Which would guarantee type-safety. (The compiler would prevent the developer ever forgetting to map a certain enum value to a user-friendly string representation)

function test(): {
} {
return null;
}

i don't now why it's work!
image

It works beautiful:

function createEnumChecker<T extends string, TEnumValue extends string>(enumVariable: { [key in T]: TEnumValue }) {
    const enumValues = Object.values(enumVariable)
    return (value: string): value is TEnumValue => enumValues.includes(value)
}

enum RangeMode {
    PERIOD = 'period',
    CUSTOM = 'custom',
}

const isRangeMode = createEnumChecker(RangeMode)

const x: string = 'some string'
if (isRangeMode(x)) {
    ....
}
function createEnumChecker<T extends string, TEnumValue extends string>(enumVariable: { [key in T]: TEnumValue }) {
  const enumValues = Object.values(enumVariable)
  return (value: string): value is TEnumValue => enumValues.includes(value)
}

Thanks! With a small modification works fine in Typescript 2.8.0 for enums with number | string variable types. It Takes enum and returns a string array of value names:

static EnumToArray<T extends string, TEnumValue extends number | string>(enumVariable: {[key in T]: TEnumValue}): string[] {
    return Object.keys(enumVariable).filter((key) => !isNaN(Number(enumVariable[key])));
}

I want to share another case for this too. It's simple case for convert string to be enum.

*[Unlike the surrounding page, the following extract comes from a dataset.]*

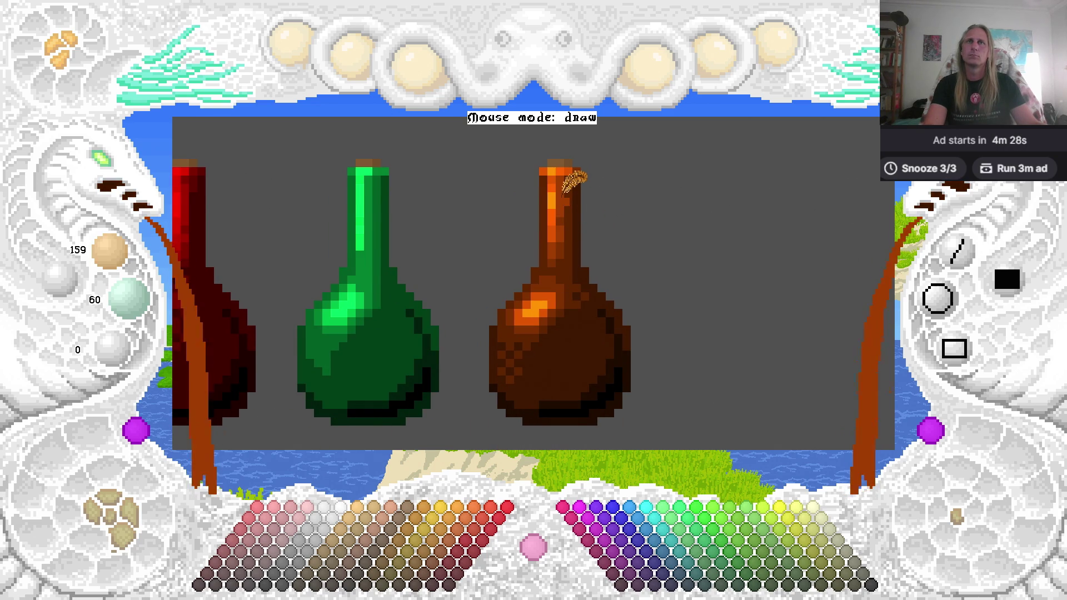
pyautogui.rightClick(550, 192)
pyautogui.rightClick(553, 192)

It will use when I read environment variable as string and I want output to be enum.

enum Region { sg, th, us }
enum Env { dev, stg, prod }

// It works but I don't want to create 10 functions for 10 Enum.
const fetchAsRegion = (val: string): Region => Region[val as keyof typeof Region]
const fetchAsEnv = (val: string): Env => Env[val as keyof typeof Env]

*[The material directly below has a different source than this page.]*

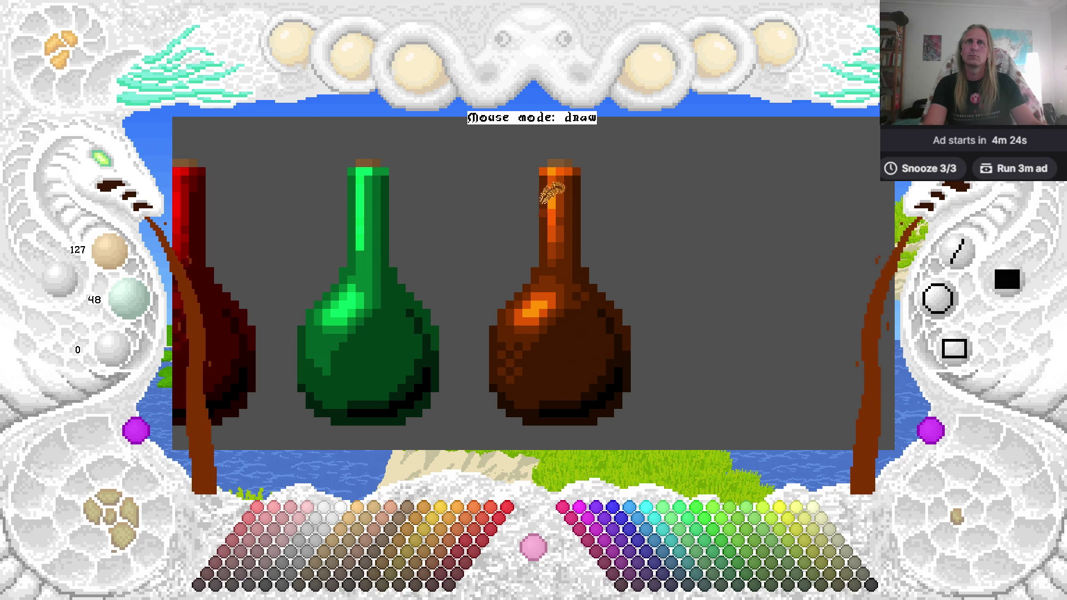
pyautogui.rightClick(535, 177)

// I hope this function can work.
const fetchAsEnum = <T extends enum>(val: string): T => T[val as keyof typeof T]

It works beautiful:

function createEnumChecker<T extends string, TEnumValue extends string>(enumVariable: { [key in T]: TEnumValue }) {
  const enumValues = Object.values(enumVariable)
  return (value: string): value is TEnumValue => enumValues.includes(value)
}

It's a usable workaround, we also use it as there is no better solution for TypeScript enums.

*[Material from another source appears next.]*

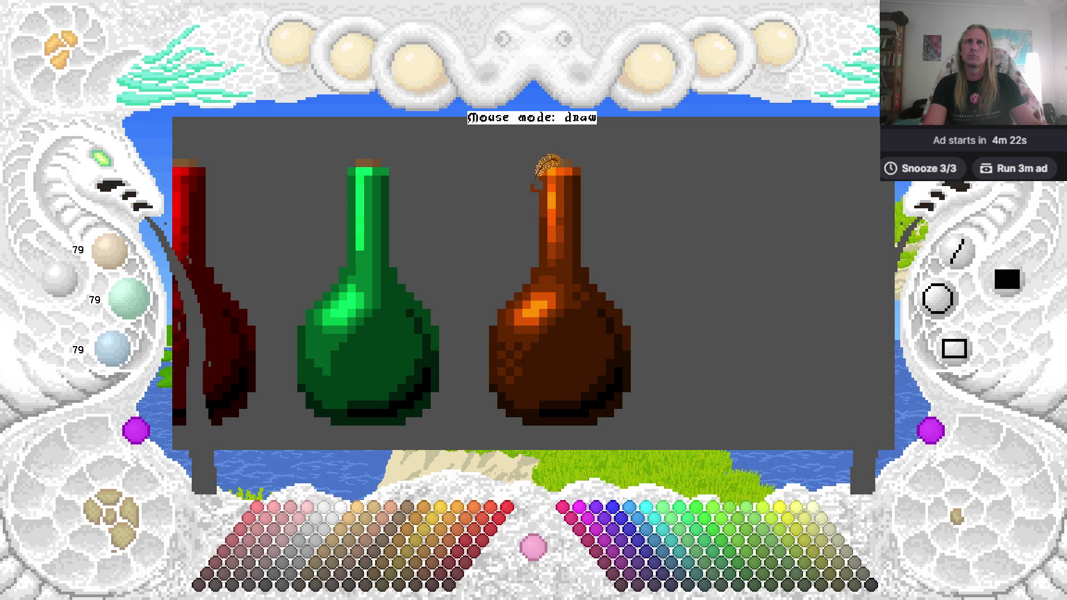
pyautogui.rightClick(548, 184)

But there are still some huge drawbacks:

  • this check happens at runtime;
  • the type of enumVariable , { [key in T]: TEnumValue }, is a type of the _JavaScript object, to which the enum is being transpiled_; it seems like a leaky abstraction;
  • Object.values(enumVariable) creates an extra array, to iterate over enumVariable efficiently we need to write even more code, as enums do not provide any special iteration functionality.

Once again, these drawbacks exist not because the workaround is bad, but because TypeScript doesn't allow to solve the problem in better way.

It remains to hope that somewhen TypeScript enums will be much more powerful and get rid of these disadvantages.

@Andry361's solution does work. Thank's Andry!

For those confused as to why it works, here's an explanation (as I understand it). Enums are implemented as objects, but on a type level they represent a union of their values, not an object containing those values.

enum Foo {
  a = 'a',
}

interface Bar {
  a: 'a',
}

const foo: Foo = 'a'; // valid because type Foo represents any one of that enum's values
const bar: Bar = 'a'; // invalid because a value of type Bar has to be an object implementing that interface

Or in other words

enum Foo {
  a = 'a',
  b = 'b',
}

type Test = Foo extends 'a' | 'b' ? 'true' : 'false'; // 'true'

Enums have two possible types for their values: numbers or strings. So the most generic way to see if a type is an enum is to do MyType extends number | string. You can also extend number or string only, if you consistently use numeric or string enums.